Exercise materials section start

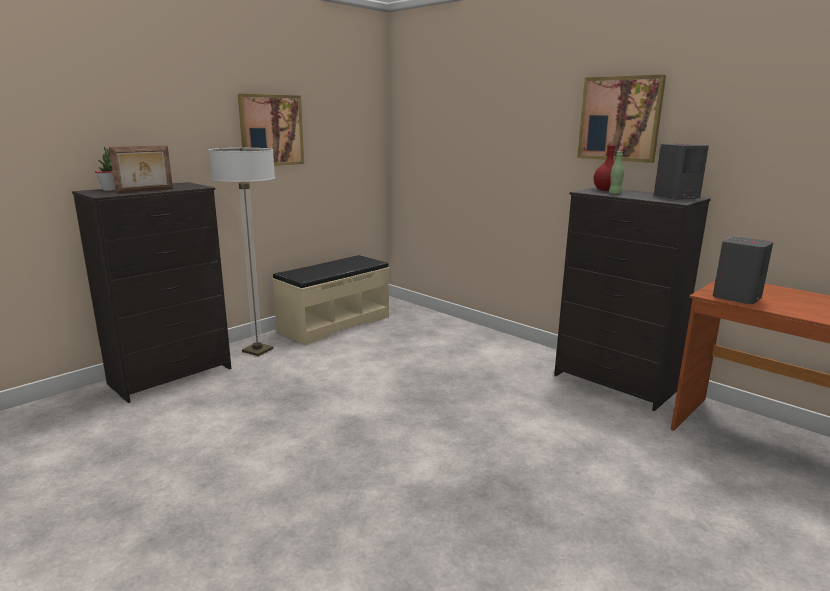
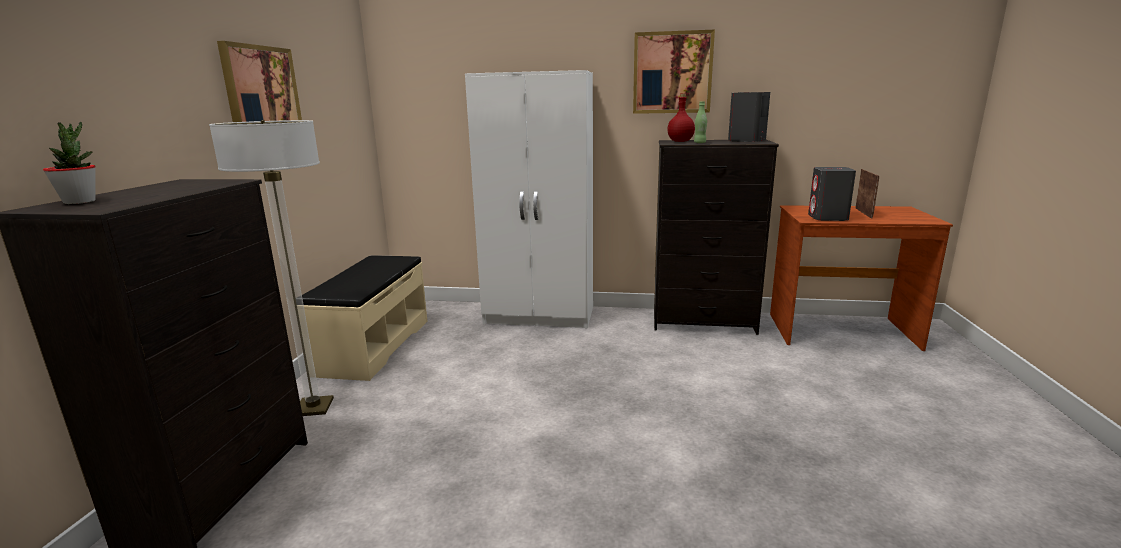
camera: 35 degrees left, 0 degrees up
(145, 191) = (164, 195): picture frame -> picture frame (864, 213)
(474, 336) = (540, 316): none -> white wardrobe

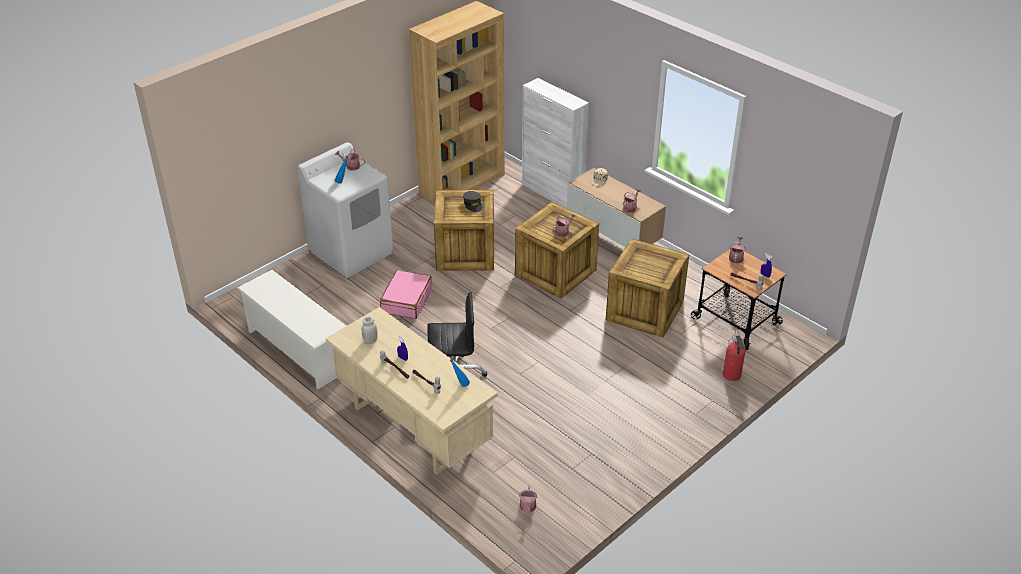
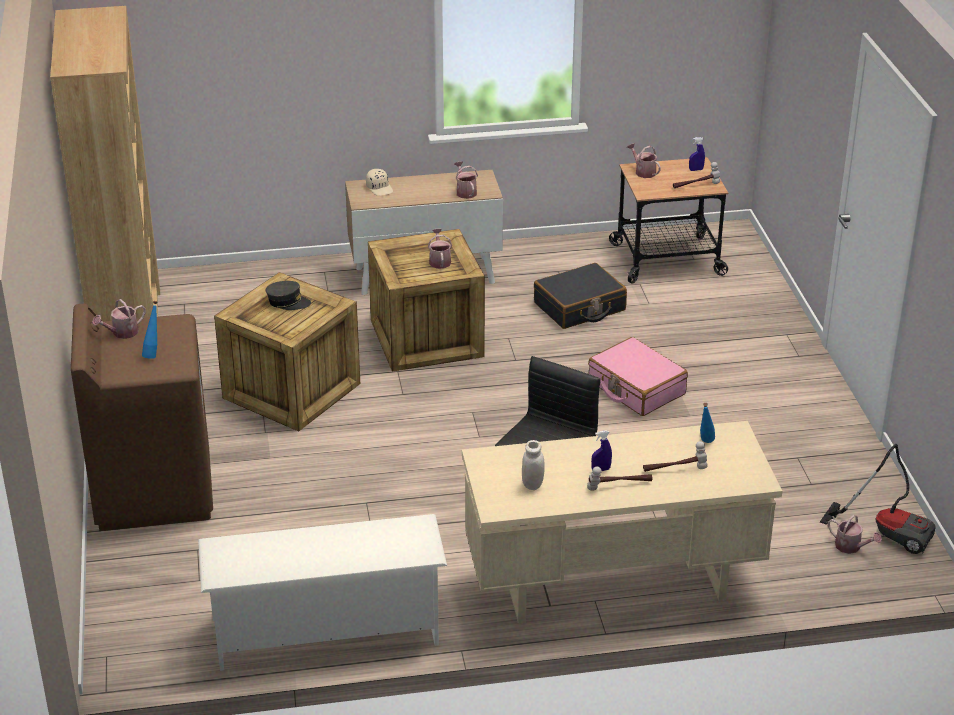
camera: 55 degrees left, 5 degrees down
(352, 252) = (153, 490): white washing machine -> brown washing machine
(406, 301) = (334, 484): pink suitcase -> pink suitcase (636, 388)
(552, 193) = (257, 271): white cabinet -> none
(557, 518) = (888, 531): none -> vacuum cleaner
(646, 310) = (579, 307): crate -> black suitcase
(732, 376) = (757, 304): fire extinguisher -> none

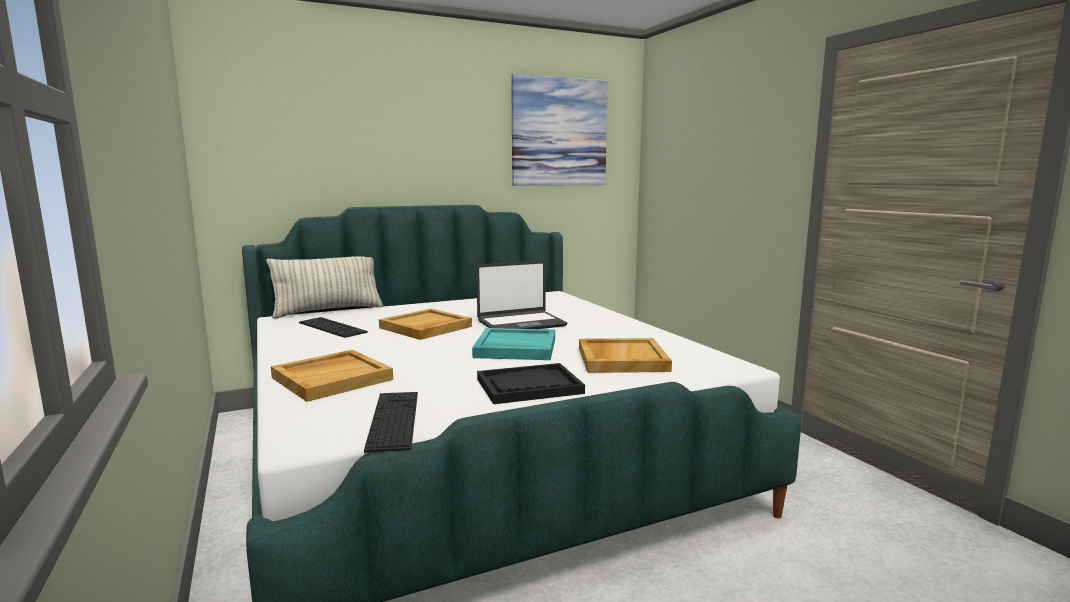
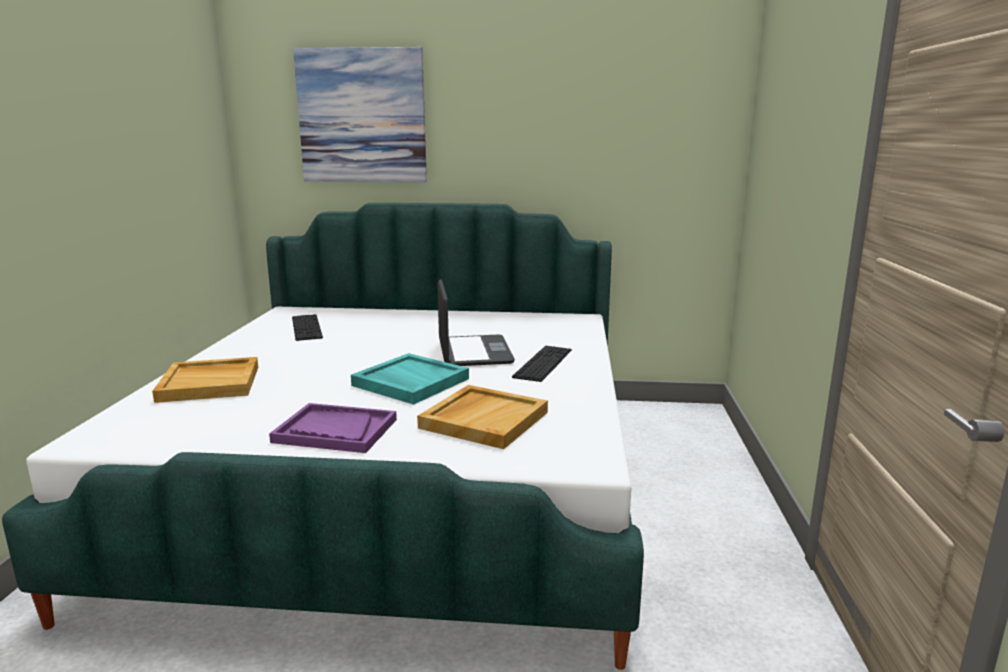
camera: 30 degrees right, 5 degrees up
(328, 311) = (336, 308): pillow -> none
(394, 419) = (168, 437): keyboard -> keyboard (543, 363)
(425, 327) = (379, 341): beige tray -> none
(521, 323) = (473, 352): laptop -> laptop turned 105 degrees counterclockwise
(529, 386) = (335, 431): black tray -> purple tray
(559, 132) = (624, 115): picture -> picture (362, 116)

Exercise materials section end

What is needed is an exact copy of the lines from the start of the listing above through the line that holds "(352, 252) = (153, 490): white", with the pictures left out.

camera: 35 degrees left, 0 degrees up
(145, 191) = (164, 195): picture frame -> picture frame (864, 213)
(474, 336) = (540, 316): none -> white wardrobe

camera: 55 degrees left, 5 degrees down
(352, 252) = (153, 490): white washing machine -> brown washing machine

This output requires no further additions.